Several solutions have been proposed to overcome the computational limitations associated with DFN models. All these solutions rely on a simplification of the geological model, and result in a degradation of the corresponding simulation model.
The most popular method, as described for example in: R. Basquet, C. E. Cohen and B. Bourbiaux, “Fracture Flow Property Identification: An Optimized Implementation of Discrete Fracture Network Models”, Proc 14th MEOS, 2005, or in: Daly and D. Mueller, “Characterization and Modeling of Fractured Reservoirs: Static Model”, Proc. ECMOR, 2004 uses instead of a full 3D model a reduced 2.5D model (i.e. a layered 2D fracture network). While this method greatly reduces both computational time and required memory, 2D models provide a poor representation of non layer-bound fractures and cannot model properly fracture basements. Garcia et al. in: M. Garcia, F. Gouth and O. Gosselin, “Fast and Efficient modeling and conditioning of naturally fractured reservoir models using static and dynamic data”, Europec/EAGE ACE, 2007 use a local 2.5D periodic model to represent the detailed fracture network while minimizing the computational cost. While it allows modeling accurately complex relationships between fracture sets, it assumes the existence of a representative elementary volume and may lead to a poor representation of large scale fractures.
Another technique uses the DFN only for local models, in the vicinity of the wells, and interpolates the upscaled effective properties to obtain the full-field model. The disadvantage of these methods is that they do not allow for controlling correctly the model variability in the inter-well space. Basquet et al. as cited above propose to upscale the fine-scale DFN to a coarser discrete model with similar flow behavior. However, the loss of physical realism that is due to the upscaling makes it impossible to validate the quality of the coarse model.
An alternative solution to describing the fractures as DFN is to omit it entirely and use directly an effective medium model as demonstrated in: S. Suzuki, C. Daly, J. Caers, D. Mueller, “History Matching of Naturally Fractured Reservoirs Using Elastic Stress Simulation and Probability Perturbation Method”, Proc. SPE ATCE, 2005 and S. A. Christensen, T. E. Dalgaard, A. Rosendal, J. W. Christensen, G. Robinson, A. M. Zellou, T. Royer, “Seismically Driven Reservoir Characterization Using and Innovative Integrated Approach: Syd Arne Field”, Proc. SPE ATCE, 2006. Suzuki et al. compute directly the permeability from the fracture density, assuming a power-law correlation with the distance to the percolation threshold. This method does not take into account the actual geometry of the fracture network and assumes that all the flowing fractures are locally aligned in the same direction. Christensen et al. use a similar approach, relying on 3D fracture density maps derived from seismic attributes and structural attributes. However, the fracture geometry is not fully described by the geological fracture model and the authors do not propose any explicit method to upscale its permeability.
Finally, some authors, such as Lee, S. H., M. F. Lough, and C. L. Jensen (2001), “Hierarchical Modeling of Flow in Naturally Fractured Formations with Multiple Length Scales”, Water Resour.
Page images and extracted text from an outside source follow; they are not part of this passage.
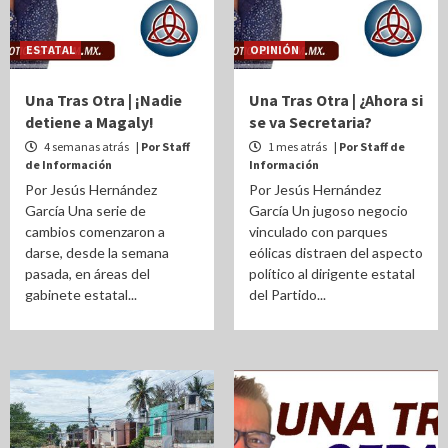
ESTATAL
OPINIÓN
Una Tras Otra | ¡Nadie
Una Tras Otra | ¿Ahora si
detiene a Magaly!
se va Secretaria?
4 semanas atrás
| Por Staff
1 mes atrás
| Por Staff de
de Información
Información
Por Jesús Hernández
Por Jesús Hernández
García Una serie de
García Un jugoso negocio
cambios comenzaron a
vinculado con parques
darse, desde la semana
eólicas distraen del aspecto
pasada, en áreas del
político al dirigente estatal
gabinete estatal...
del Partido...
Res., 37(3), pp. 443-455, use a mixed representation combining large discrete fractures with an effective representation of the medium. But this mixed representation is restricted to the coarse simulation model, and a DFN is still required to compute the properties of the effective properties.
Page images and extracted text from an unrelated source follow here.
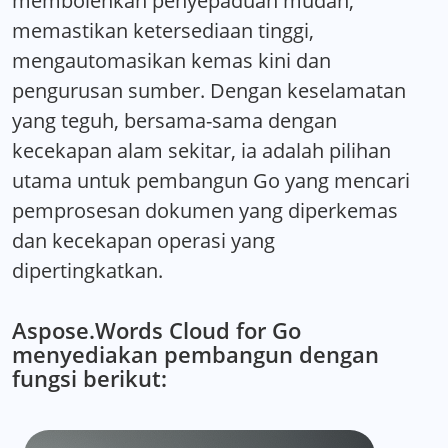
membolehkan penyepaduan mudah,
memastikan ketersediaan tinggi,
mengautomasikan kemas kini dan
pengurusan sumber. Dengan keselamatan
yang teguh, bersama-sama dengan
kecekapan alam sekitar, ia adalah pilihan
utama untuk pembangun Go yang mencari
pemprosesan dokumen yang diperkemas
dan kecekapan operasi yang
dipertingkatkan.
Aspose.Words Cloud for Go
menyediakan pembangun dengan
fungsi berikut: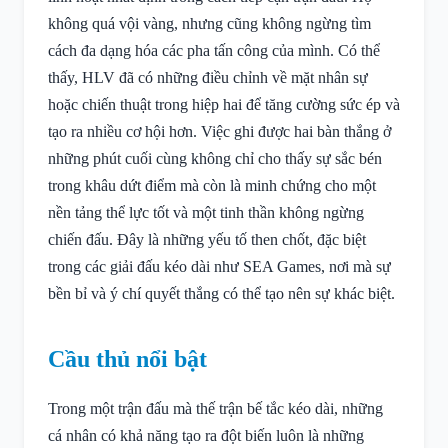
không quá vội vàng, nhưng cũng không ngừng tìm
cách đa dạng hóa các pha tấn công của mình. Có thể
thấy, HLV đã có những điều chỉnh về mặt nhân sự
hoặc chiến thuật trong hiệp hai để tăng cường sức ép và
tạo ra nhiều cơ hội hơn. Việc ghi được hai bàn thắng ở
những phút cuối cùng không chỉ cho thấy sự sắc bén
trong khâu dứt điểm mà còn là minh chứng cho một
nền tảng thể lực tốt và một tinh thần không ngừng
chiến đấu. Đây là những yếu tố then chốt, đặc biệt
trong các giải đấu kéo dài như SEA Games, nơi mà sự
bền bỉ và ý chí quyết thắng có thể tạo nên sự khác biệt.
Cầu thủ nổi bật
Trong một trận đấu mà thế trận bế tắc kéo dài, những
cá nhân có khả năng tạo ra đột biến luôn là những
In the light of the known methods it is seen as an object of the present invention to provide a novel method of representing fractures in a reservoir model and modeling accurately the heterogeneity, spatial variability, anisotropy and uncertainty attached to the effective petrophysical properties derived therefrom while minimizing the memory space required by the numerical data structures used for representing the fracture network and maximizing the speed of the algorithms used for computing these.